EXCERPTED TEXT: Begin
REENA RAGGI, Circuit Judge:

Defendant Vincent Basciano is presently serving a sentence of life imprisonment as a result of conviction after jury trials in 2006 and 2007 in the United States District Court for the Eastern District of New York (Nicholas G. Garaufis, Judge) on charges of conspiratorial and substantive racketeering relating to his participation in the Bonanno organized crime family ("Bo nanno crime family" or "Family").1 See Judgment, United States v. Basciano, Nos 03-cr-929(S-5) & (S-8) (E.D.N.Y. Apr. 9 2008). Basciano now awaits a third trial in the Eastern District before Judge Garaufis on a different indictment charging him with one count of substantive racketeering again in connection with the Bonanno crime family, see 18 U.S.C. § 1962(c); two counts of conspiracy to murder in aid of racketeering, see id. § 1959(a)(5); one count of murder in aid of racketeering—a capital offense—see id. § 1959(a)(1); and a related firearms charge, see id. § 924(c)(l)(A)(iii). See Indictment, United States v. Basciano, No. 05-cr-060(S-9) 2008 WL 2242407 (E.D.N.Y. Apr. 17, 2008).

Basciano appeals the district court's denial of his motion to dismiss on double jeopardy grounds those counts of the pending 05-cr-060(S-9) indictment charging him with substantive racketeering (Count One) and conspiracies to murder in aid of racketeering (Counts Three and Nine), as well as the denial of his motion to reconsider this ruling.2 Basciano asserts that the pending substantive racketeering crime is the same as the one for which he already stands convicted under 03-cr929(S-8) because the enterprise and pattern of racketeering at issue in the two prosecutions are the same. He further contends that the pending 05-cr-060(S-9) murder-in-aid-of-racketeering conspiracies are legally subsumed within the 03-cr929(S-5) racketeering conspiracy of which he stands convicted.

The government concedes that the successive substantive racketeering charges against Basciano involve the same enterprise—the Bonanno crime family—but insists that the offenses are distinguished by different patterns of racketeering. Specifically, it asserts that the pattern at issue in Basciano's earlier substantive racketeering prosecution reflected the day-to-day activities of the Bonanno crime family over the quarter century from 1979 to 2004. The government submits that the pattern at issue in the pending substantive racketeering prosecution, by contrast, is more limited in time and scope, reflecting Basciano's leadership and defense of the Family in the wake of various 2004 arrests, including Basciano's own on November 19, 2004.
EXCERPTED TEXT: End
**REQUIREMENT A:** Please print the part of the court opinion from "The government concedes" to "November 19, 2004.".
TASK INPUTS: Begin
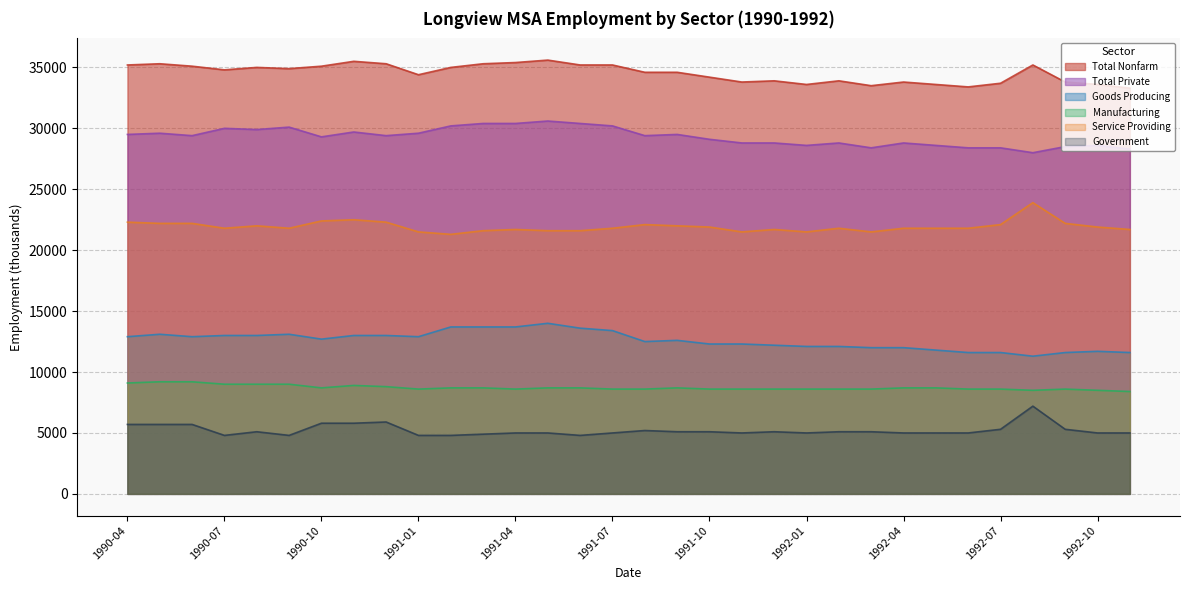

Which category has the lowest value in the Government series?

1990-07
TASK INPUTS: End
TASK INPUTS: Begin
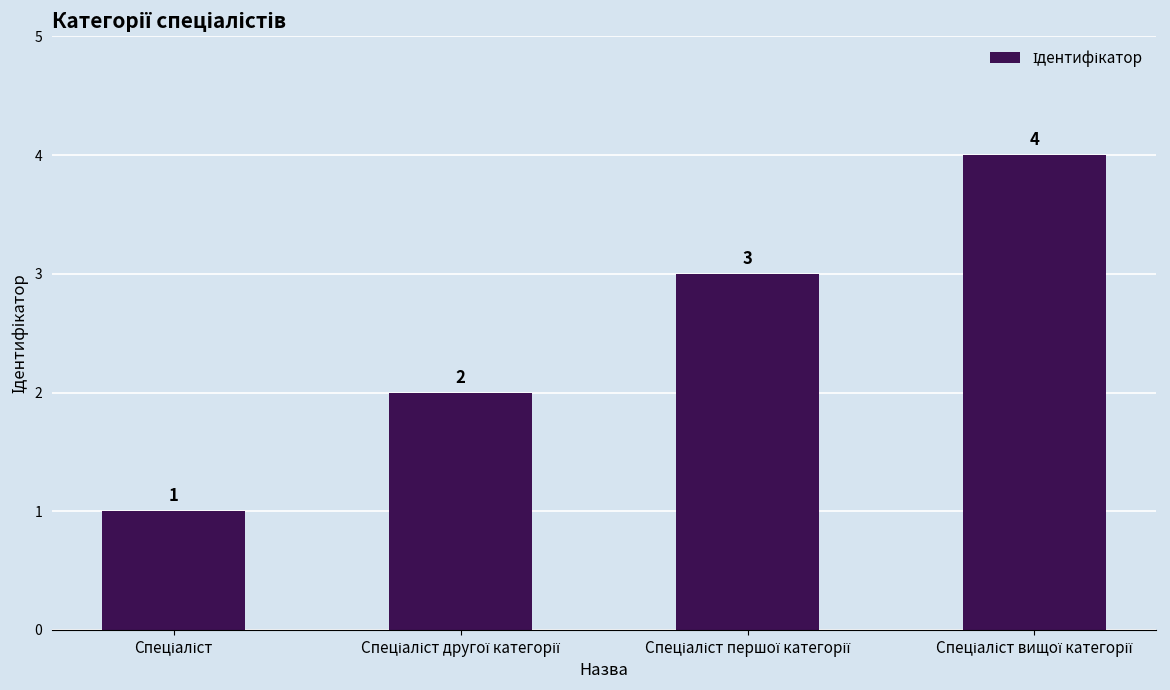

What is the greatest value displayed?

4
TASK INPUTS: End
TASK INPUTS: Begin
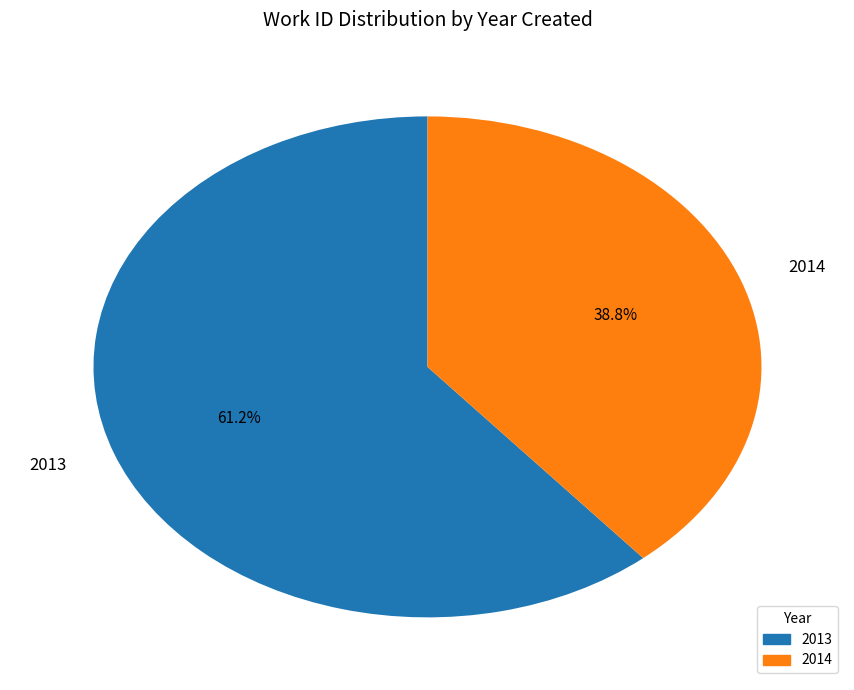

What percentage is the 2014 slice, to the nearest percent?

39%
TASK INPUTS: End
**REQUIREMENT B:** Identify each line in the listing that contains the string "What". Case counts.

**TASK RESULT A:**
The government concedes that the successive substantive racketeering charges against Basciano involve the same enterprise—the Bonanno crime family—but insists that the offenses are distinguished by different patterns of racketeering. Specifically, it asserts that the pattern at issue in Basciano's earlier substantive racketeering prosecution reflected the day-to-day activities of the Bonanno crime family over the quarter century from 1979 to 2004. The government submits that the pattern at issue in the pending substantive racketeering prosecution, by contrast, is more limited in time and scope, reflecting Basciano's leadership and defense of the Family in the wake of various 2004 arrests, including Basciano's own on November 19, 2004.

**TASK RESULT B:**
What is the greatest value displayed?
What percentage is the 2014 slice, to the nearest percent?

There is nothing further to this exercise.